╭──

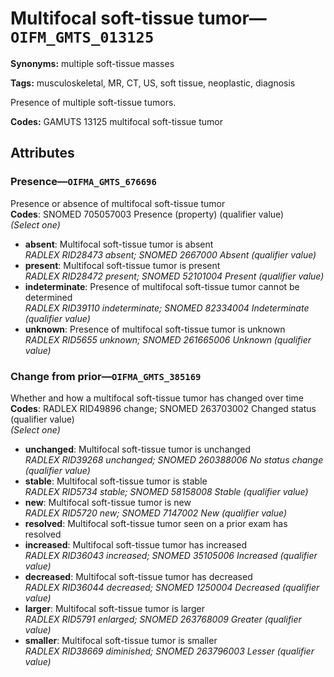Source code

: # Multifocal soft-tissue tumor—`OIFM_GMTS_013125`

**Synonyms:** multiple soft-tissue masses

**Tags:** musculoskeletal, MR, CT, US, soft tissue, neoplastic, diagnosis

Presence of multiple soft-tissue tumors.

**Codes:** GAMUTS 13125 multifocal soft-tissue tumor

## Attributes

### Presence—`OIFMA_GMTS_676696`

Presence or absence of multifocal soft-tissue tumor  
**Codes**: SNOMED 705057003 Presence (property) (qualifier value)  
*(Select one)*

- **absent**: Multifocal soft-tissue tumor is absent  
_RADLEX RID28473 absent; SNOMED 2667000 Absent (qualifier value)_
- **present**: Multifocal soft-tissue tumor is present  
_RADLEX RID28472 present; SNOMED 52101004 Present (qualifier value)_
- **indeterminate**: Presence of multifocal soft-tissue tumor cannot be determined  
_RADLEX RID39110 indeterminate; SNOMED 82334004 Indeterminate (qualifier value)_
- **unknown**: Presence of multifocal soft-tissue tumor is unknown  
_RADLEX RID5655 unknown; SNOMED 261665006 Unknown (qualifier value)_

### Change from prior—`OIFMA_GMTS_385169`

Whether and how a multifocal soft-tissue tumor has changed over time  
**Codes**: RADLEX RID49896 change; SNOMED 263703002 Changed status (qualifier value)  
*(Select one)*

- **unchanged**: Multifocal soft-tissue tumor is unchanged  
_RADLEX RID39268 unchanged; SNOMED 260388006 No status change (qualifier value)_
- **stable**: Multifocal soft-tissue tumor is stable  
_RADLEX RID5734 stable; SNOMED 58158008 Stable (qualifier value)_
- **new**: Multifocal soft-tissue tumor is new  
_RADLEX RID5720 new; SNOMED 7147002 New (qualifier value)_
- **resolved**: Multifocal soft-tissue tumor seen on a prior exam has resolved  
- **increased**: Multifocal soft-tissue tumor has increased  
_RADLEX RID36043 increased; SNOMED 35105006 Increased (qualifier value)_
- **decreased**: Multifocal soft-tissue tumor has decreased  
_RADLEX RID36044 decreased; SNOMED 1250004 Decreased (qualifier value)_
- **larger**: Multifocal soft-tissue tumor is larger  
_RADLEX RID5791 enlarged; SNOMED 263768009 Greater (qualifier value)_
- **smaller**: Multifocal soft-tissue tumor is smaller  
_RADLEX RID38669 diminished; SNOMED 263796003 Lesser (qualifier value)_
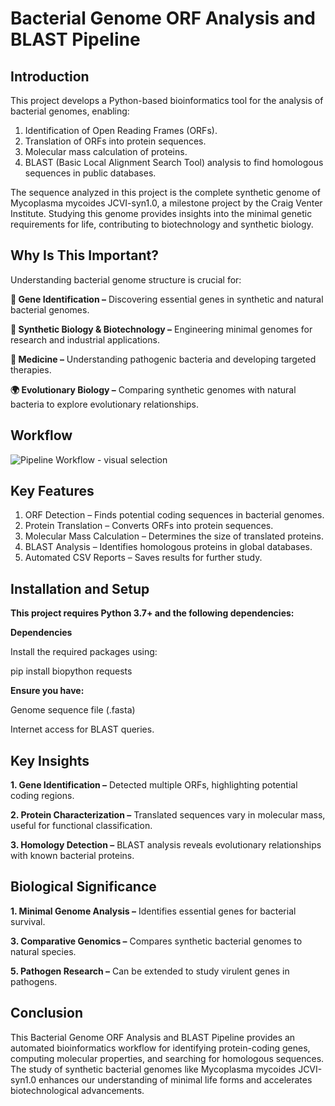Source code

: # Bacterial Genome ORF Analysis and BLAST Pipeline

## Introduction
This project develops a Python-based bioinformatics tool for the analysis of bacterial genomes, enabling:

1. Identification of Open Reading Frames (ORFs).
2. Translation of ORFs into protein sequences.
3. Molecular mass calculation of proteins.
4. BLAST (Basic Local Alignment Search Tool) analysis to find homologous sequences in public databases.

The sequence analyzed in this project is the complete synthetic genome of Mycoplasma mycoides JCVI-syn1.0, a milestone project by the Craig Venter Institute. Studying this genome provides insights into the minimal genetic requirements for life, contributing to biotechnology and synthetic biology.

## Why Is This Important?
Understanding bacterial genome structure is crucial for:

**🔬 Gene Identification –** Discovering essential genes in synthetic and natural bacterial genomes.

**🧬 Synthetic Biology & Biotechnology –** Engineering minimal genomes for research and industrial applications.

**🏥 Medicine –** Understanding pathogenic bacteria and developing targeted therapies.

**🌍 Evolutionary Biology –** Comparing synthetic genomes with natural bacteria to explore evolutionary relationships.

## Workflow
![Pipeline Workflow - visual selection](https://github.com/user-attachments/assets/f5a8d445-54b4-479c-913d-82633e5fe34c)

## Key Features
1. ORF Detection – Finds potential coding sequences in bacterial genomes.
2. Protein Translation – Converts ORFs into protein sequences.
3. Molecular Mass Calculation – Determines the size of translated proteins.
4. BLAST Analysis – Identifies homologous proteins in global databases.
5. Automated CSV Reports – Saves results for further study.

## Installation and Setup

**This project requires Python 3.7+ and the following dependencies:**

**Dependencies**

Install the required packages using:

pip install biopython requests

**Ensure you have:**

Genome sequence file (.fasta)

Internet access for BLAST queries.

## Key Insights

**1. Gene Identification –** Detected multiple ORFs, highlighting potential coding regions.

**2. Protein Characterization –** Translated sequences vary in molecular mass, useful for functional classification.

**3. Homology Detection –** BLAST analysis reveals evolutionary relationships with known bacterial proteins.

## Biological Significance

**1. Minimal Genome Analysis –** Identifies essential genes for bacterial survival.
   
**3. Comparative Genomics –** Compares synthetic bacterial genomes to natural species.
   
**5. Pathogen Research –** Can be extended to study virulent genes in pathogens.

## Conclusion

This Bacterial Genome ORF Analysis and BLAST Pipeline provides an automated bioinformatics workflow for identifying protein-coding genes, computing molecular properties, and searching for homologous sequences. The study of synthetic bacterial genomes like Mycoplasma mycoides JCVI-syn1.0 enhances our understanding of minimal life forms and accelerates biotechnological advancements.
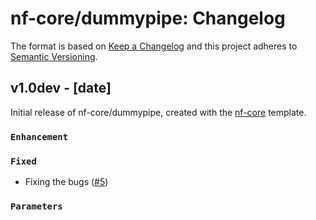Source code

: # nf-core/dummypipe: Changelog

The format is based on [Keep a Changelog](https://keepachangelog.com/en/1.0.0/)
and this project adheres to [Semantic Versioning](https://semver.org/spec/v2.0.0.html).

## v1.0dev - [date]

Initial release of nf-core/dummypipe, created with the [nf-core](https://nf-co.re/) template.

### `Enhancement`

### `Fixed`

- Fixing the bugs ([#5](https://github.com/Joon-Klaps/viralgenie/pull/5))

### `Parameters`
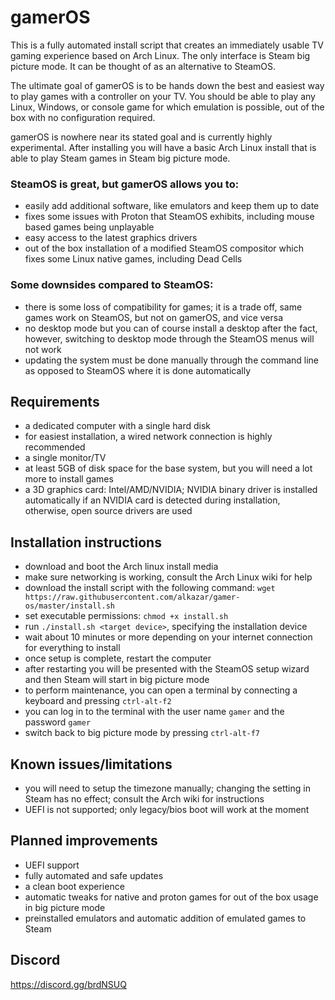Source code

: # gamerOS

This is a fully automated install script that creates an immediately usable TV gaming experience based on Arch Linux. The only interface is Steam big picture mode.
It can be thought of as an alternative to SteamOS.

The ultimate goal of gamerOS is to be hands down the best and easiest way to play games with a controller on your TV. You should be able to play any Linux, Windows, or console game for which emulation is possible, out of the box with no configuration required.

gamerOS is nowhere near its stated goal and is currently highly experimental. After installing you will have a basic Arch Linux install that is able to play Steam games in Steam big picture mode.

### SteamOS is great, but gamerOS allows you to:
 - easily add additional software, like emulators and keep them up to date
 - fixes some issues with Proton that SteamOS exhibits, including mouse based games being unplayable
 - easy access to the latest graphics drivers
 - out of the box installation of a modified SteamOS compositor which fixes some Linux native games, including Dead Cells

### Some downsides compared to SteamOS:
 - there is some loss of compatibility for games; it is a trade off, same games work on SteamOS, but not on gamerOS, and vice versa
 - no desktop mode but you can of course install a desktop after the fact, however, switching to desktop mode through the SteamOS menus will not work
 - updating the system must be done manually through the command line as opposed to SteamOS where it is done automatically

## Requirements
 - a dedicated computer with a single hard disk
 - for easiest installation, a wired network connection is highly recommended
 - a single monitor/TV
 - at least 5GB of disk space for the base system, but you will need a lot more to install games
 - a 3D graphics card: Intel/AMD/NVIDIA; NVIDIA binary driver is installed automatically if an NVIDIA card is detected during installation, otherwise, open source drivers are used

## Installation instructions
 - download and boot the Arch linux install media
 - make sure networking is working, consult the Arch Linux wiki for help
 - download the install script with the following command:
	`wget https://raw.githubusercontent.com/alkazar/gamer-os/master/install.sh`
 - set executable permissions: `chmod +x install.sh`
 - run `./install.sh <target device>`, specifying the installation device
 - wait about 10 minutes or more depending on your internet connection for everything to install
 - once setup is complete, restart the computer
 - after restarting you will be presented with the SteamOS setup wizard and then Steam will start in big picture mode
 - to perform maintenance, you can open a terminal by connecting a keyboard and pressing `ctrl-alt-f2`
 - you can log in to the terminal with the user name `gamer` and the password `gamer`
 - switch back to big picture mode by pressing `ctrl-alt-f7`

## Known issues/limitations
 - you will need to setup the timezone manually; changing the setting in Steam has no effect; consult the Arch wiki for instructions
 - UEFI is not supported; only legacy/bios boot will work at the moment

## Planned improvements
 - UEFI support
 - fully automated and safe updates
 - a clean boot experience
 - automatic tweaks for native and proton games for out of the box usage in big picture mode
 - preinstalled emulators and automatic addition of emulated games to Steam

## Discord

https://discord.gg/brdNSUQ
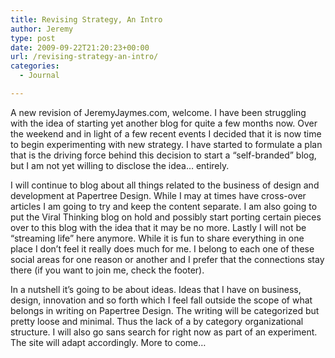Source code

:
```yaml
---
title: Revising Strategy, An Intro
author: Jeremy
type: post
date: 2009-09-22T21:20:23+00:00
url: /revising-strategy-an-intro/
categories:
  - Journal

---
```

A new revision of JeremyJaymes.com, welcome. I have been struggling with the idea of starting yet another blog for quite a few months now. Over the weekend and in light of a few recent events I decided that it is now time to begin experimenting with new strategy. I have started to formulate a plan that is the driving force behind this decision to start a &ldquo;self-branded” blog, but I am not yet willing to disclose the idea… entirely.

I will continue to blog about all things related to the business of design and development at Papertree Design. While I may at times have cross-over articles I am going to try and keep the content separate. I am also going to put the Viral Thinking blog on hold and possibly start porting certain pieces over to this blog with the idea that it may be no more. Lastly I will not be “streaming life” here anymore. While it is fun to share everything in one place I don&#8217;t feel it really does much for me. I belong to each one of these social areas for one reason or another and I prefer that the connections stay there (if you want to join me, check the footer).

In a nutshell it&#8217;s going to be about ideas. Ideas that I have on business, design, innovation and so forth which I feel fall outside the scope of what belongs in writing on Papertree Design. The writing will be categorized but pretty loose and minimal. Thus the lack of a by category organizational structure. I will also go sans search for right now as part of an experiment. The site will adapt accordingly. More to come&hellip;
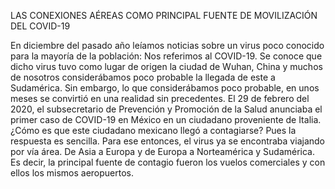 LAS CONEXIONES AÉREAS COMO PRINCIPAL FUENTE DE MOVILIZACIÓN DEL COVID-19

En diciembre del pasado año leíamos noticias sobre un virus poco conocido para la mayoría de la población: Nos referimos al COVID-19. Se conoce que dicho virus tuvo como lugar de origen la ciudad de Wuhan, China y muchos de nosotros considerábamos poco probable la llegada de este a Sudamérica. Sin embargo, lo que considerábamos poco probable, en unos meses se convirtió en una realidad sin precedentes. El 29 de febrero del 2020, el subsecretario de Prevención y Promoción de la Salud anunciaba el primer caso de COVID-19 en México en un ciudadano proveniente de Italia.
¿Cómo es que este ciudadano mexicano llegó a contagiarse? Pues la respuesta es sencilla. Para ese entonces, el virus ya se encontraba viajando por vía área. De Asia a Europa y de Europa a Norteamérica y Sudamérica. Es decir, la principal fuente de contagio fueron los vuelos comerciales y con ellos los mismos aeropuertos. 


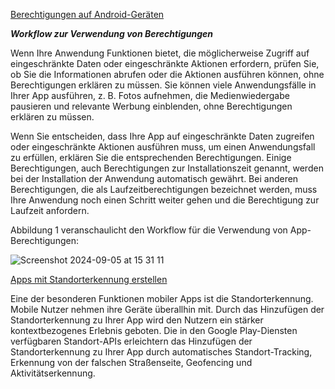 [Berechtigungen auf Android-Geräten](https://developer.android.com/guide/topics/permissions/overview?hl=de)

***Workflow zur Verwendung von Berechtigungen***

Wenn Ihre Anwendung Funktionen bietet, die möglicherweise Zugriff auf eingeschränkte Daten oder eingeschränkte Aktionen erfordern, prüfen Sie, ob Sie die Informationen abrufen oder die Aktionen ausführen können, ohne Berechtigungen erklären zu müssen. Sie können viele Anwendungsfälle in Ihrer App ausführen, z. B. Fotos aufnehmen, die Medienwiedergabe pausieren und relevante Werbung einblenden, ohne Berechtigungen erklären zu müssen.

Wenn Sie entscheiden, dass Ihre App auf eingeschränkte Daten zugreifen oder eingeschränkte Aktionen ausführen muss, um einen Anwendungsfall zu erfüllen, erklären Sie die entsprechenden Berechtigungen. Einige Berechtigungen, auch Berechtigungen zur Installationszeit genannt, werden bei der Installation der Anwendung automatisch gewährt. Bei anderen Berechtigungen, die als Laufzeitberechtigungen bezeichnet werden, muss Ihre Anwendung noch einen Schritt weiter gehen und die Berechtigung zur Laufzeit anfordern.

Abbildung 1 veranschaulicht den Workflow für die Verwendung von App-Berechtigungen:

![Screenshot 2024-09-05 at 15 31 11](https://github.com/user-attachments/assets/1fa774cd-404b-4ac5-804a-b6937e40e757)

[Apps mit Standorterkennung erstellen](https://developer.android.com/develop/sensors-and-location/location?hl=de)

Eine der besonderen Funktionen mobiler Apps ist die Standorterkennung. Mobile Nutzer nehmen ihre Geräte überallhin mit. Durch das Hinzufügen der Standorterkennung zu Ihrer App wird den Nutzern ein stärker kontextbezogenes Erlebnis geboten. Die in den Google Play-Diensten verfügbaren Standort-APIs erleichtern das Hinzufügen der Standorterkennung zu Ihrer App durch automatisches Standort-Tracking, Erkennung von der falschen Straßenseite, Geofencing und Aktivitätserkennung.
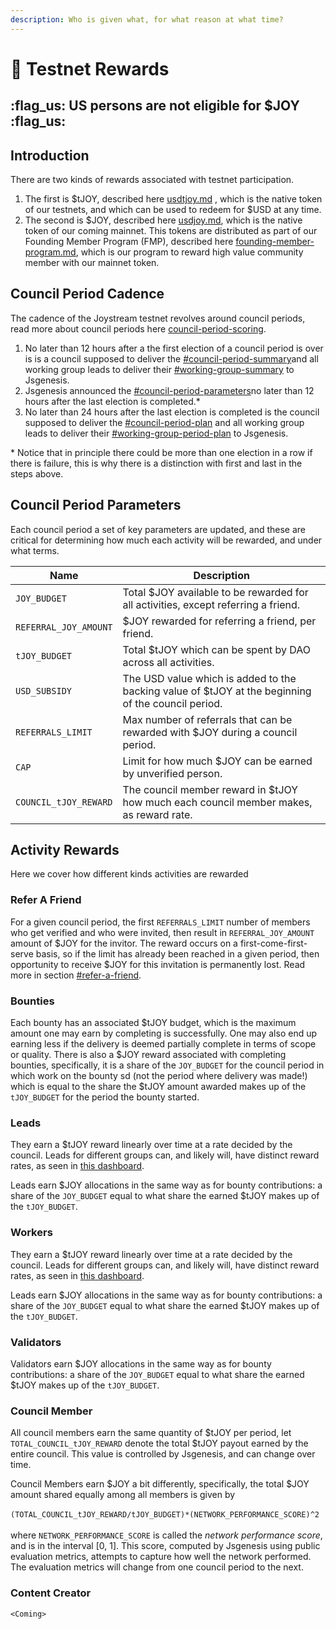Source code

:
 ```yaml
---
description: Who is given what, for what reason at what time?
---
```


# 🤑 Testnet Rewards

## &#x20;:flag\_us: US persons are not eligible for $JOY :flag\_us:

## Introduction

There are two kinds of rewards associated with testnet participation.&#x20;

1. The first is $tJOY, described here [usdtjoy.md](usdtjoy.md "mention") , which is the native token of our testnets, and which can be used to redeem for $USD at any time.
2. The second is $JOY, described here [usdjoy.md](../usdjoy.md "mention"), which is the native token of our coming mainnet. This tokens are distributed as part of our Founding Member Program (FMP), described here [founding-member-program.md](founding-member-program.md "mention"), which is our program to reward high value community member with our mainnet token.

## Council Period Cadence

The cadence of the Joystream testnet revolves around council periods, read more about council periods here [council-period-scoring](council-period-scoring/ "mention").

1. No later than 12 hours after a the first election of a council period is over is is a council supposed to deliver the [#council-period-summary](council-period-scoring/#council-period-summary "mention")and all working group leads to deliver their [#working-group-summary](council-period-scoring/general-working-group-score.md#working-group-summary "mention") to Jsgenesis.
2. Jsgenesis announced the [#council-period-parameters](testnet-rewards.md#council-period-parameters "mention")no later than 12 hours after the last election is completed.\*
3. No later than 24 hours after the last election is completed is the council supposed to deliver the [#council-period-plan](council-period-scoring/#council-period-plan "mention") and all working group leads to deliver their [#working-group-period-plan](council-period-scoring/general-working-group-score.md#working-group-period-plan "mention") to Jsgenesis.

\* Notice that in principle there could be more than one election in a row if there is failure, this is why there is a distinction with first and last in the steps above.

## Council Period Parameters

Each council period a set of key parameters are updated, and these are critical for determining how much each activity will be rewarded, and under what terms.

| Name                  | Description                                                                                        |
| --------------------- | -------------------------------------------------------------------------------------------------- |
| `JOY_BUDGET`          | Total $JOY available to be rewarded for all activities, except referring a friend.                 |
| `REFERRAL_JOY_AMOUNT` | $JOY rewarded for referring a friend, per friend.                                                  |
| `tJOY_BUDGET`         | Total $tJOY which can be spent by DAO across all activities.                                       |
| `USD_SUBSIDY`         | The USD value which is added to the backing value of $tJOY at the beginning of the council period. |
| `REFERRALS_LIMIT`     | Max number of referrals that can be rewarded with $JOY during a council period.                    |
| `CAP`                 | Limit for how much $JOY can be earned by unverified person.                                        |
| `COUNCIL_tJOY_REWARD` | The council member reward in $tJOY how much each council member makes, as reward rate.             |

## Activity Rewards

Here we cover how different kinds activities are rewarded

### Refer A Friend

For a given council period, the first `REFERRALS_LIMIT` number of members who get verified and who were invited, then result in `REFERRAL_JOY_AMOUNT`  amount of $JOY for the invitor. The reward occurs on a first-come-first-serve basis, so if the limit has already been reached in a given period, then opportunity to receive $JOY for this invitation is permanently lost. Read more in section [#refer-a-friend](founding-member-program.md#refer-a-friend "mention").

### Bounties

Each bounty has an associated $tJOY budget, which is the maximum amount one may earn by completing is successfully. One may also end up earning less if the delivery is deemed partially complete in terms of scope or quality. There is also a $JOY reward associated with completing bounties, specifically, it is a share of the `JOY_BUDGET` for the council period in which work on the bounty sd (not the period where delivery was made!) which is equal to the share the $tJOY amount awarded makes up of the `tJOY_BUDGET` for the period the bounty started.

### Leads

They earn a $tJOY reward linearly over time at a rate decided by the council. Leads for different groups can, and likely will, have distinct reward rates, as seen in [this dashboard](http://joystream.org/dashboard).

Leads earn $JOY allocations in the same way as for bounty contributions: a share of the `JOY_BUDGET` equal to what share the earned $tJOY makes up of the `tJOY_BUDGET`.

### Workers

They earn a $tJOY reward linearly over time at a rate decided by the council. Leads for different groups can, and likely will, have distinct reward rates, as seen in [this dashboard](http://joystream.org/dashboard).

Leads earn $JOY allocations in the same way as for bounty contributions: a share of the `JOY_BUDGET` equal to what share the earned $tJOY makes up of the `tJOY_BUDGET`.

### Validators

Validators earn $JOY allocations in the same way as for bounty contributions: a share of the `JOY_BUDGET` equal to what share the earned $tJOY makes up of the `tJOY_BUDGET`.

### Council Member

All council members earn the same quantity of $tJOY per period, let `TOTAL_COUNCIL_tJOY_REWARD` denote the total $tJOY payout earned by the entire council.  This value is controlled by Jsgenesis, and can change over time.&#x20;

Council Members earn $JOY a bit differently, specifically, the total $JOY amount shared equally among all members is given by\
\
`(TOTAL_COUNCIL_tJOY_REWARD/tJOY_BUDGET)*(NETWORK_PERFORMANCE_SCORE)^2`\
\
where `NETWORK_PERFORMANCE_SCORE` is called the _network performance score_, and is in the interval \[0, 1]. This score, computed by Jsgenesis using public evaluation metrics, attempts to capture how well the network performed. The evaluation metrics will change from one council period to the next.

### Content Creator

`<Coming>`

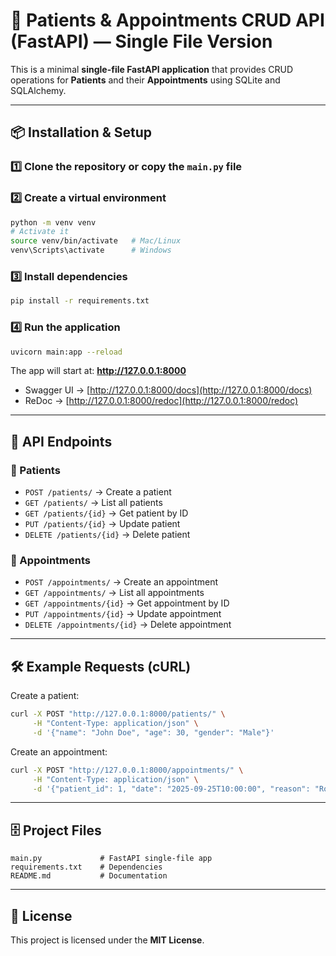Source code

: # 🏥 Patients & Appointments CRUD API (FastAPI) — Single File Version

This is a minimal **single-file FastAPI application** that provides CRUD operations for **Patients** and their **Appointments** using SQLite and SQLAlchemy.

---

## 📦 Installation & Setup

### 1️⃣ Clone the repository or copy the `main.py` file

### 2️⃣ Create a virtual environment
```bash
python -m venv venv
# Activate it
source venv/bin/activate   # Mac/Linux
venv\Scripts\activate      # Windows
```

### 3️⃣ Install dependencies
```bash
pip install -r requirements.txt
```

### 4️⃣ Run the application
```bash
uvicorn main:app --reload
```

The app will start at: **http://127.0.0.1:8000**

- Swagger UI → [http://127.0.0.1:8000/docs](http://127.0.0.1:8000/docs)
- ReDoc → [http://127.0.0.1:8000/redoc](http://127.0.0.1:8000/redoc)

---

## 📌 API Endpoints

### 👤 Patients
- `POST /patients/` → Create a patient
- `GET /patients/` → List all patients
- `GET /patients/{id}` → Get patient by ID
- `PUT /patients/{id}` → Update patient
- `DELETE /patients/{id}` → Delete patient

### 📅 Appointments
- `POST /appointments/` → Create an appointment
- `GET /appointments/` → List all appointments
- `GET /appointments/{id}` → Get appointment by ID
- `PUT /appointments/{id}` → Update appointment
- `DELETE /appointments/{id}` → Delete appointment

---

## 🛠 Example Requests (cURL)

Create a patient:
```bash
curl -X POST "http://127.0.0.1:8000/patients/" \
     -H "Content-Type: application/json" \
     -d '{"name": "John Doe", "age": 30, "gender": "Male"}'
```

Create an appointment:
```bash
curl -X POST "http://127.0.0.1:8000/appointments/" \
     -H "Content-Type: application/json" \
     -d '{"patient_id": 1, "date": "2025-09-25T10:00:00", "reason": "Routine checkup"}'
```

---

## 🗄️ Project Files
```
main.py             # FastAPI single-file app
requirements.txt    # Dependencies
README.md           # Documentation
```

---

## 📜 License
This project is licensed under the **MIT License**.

╰──

* _REQUIREMENT_:
Up to and including the line that contains "Indeterminate (qualifier value)_", print the records above exactly from their first line, without any pictures.

* _EXPECTED ANSWER_:
Source code

: # Multifocal soft-tissue tumor—`OIFM_GMTS_013125`

**Synonyms:** multiple soft-tissue masses

**Tags:** musculoskeletal, MR, CT, US, soft tissue, neoplastic, diagnosis

Presence of multiple soft-tissue tumors.

**Codes:** GAMUTS 13125 multifocal soft-tissue tumor

## Attributes

### Presence—`OIFMA_GMTS_676696`

Presence or absence of multifocal soft-tissue tumor  
**Codes**: SNOMED 705057003 Presence (property) (qualifier value)  
*(Select one)*

- **absent**: Multifocal soft-tissue tumor is absent  
_RADLEX RID28473 absent; SNOMED 2667000 Absent (qualifier value)_
- **present**: Multifocal soft-tissue tumor is present  
_RADLEX RID28472 present; SNOMED 52101004 Present (qualifier value)_
- **indeterminate**: Presence of multifocal soft-tissue tumor cannot be determined  
_RADLEX RID39110 indeterminate; SNOMED 82334004 Indeterminate (qualifier value)_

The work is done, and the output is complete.